# Water softener problem



## CraigFL (Oct 9, 2006)

My Sears water softener of 6 years cause me problems the other day. Before I went to bed the other night, I turned on the faucet and no water came out. I assumed the city had turned it off because of some problem. The next morning I woke up and found the water still off but I heard the sound of running water. I went to the basement and found several inches of water on the floor and the brine tank running over. Whatever happened caused the filter media to expel all over the floor too.  

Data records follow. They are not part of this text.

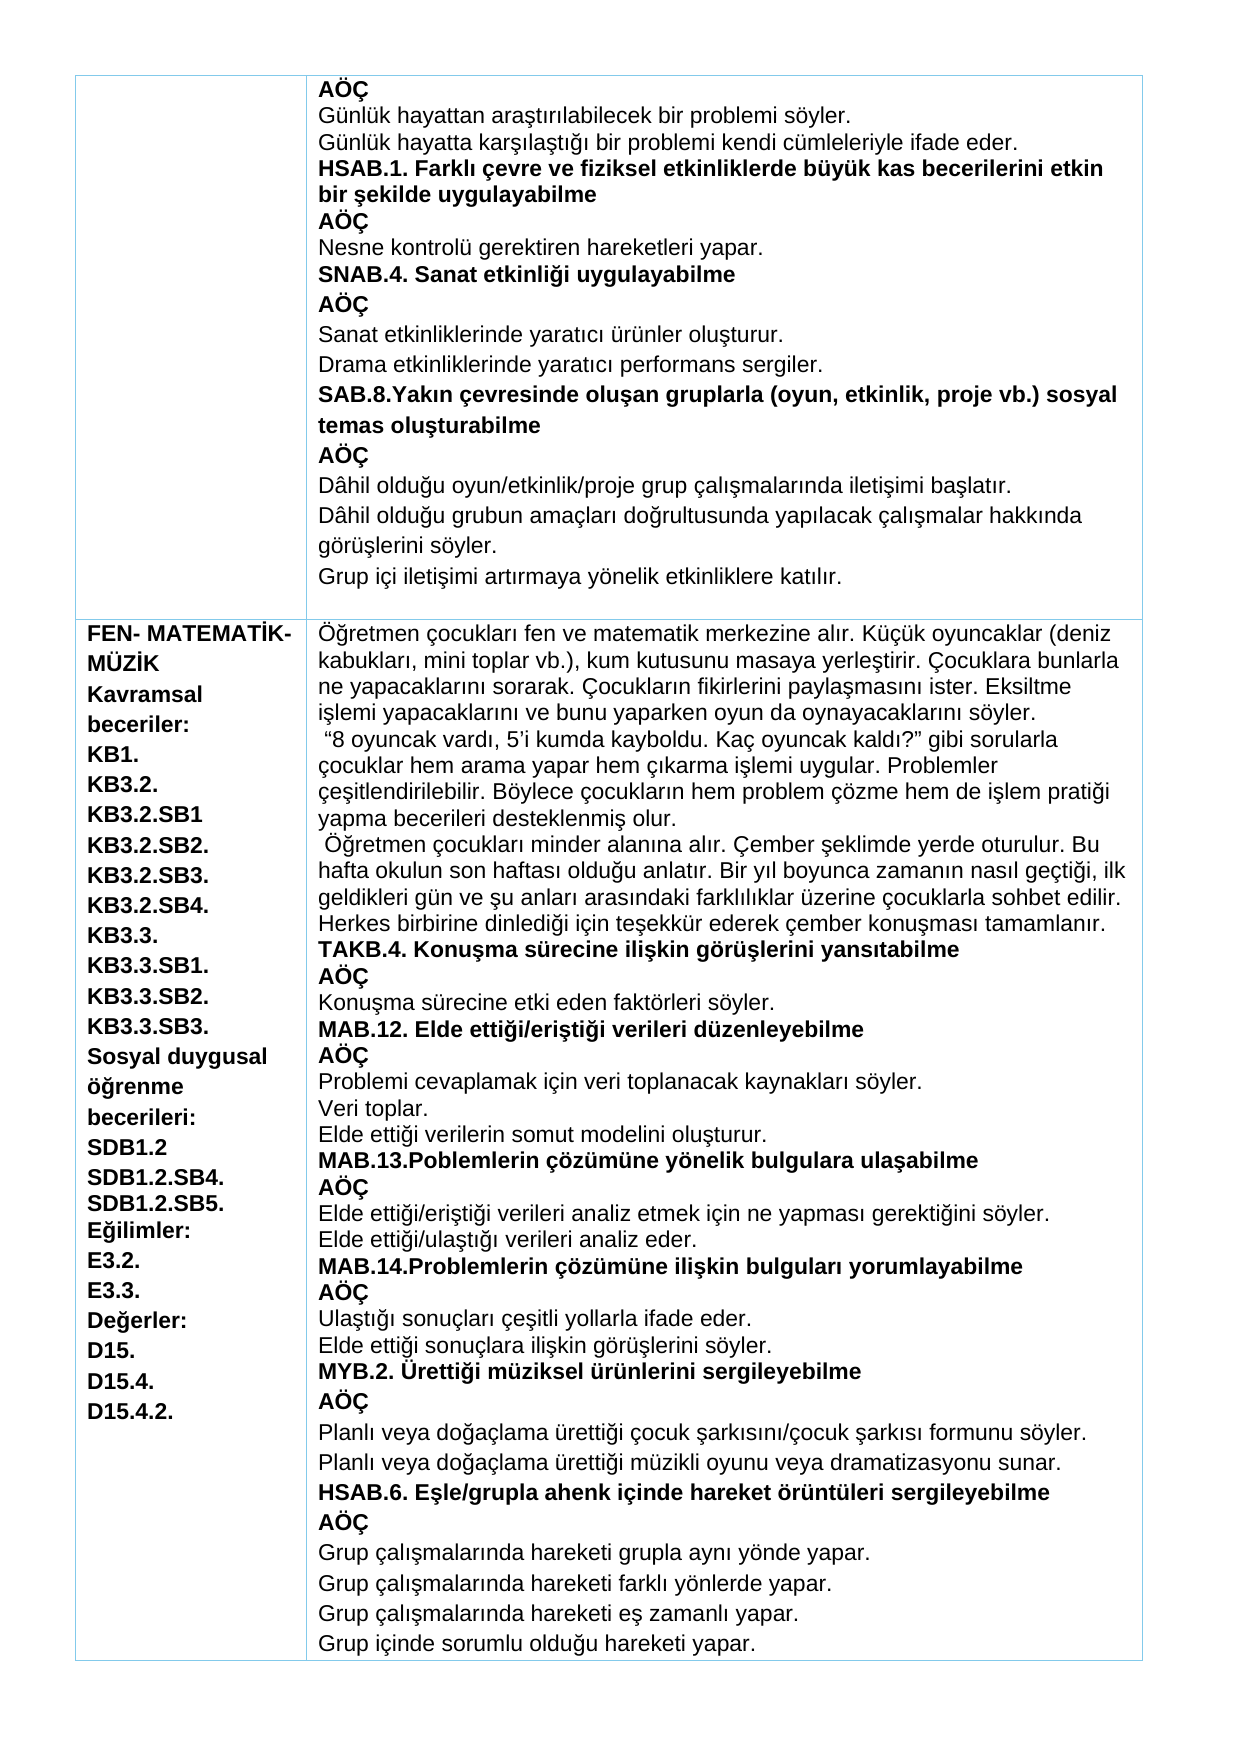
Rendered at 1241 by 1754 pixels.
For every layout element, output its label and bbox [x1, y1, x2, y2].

table_cell [76, 620, 306, 1660]
table_cell [307, 620, 1142, 1660]
table_cell [307, 76, 1142, 619]
table_cell [76, 76, 306, 619]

When I read how the system is supposed to work, I can't understand how the house water would ever be shut off or how the media would be washed out of the tank. It would seem to be that the brine tank over filled because the float valve stuck or is damaged.

Ideas??


----------



## glennjanie (Oct 9, 2006)

Hey Craig:
It sounds like you may have a timer problem. It is supposed to back-wash the zeolites sometime in the wee morning hours, flush the hardeners down the drain and replace them with sodium from the brine tank. Something turned on and forgot to turn off but, there are so many different brands and kinds it would be hard to say where the problem is. If you have a book that came with it you could look at the troubleshooting guide.
There should be valves that will allow you to by-pass the softener altogether until you can find the problem. Also check for the drain for the softener, maybe it is obstructed.
Just a general clue finder would be to take the cover off the timer/valve and see if something in there is stuck.
Glenn


----------



## CraigFL (Oct 16, 2006)

Well I took it apart yesterday and found what really is the problem. The 9X40 media tank has a hole blown out the side about 1/2 way up. This tank was made by Ecowater Systems of MN. I suspect a flaw/manufacturing defect caused this because the tanks are pressure tested to over 300psi. I'm hooke to city water so I suspect the pressure didn't go much ocer the 60psi standard. 

I was lucky that I have a walkout basement so the water just flowed to the outside without too much damage....


----------



## glennjanie (Oct 17, 2006)

Congratulations, it may cost a pretty penny but it sounds like the  easiest fix you could have.
Glenn


----------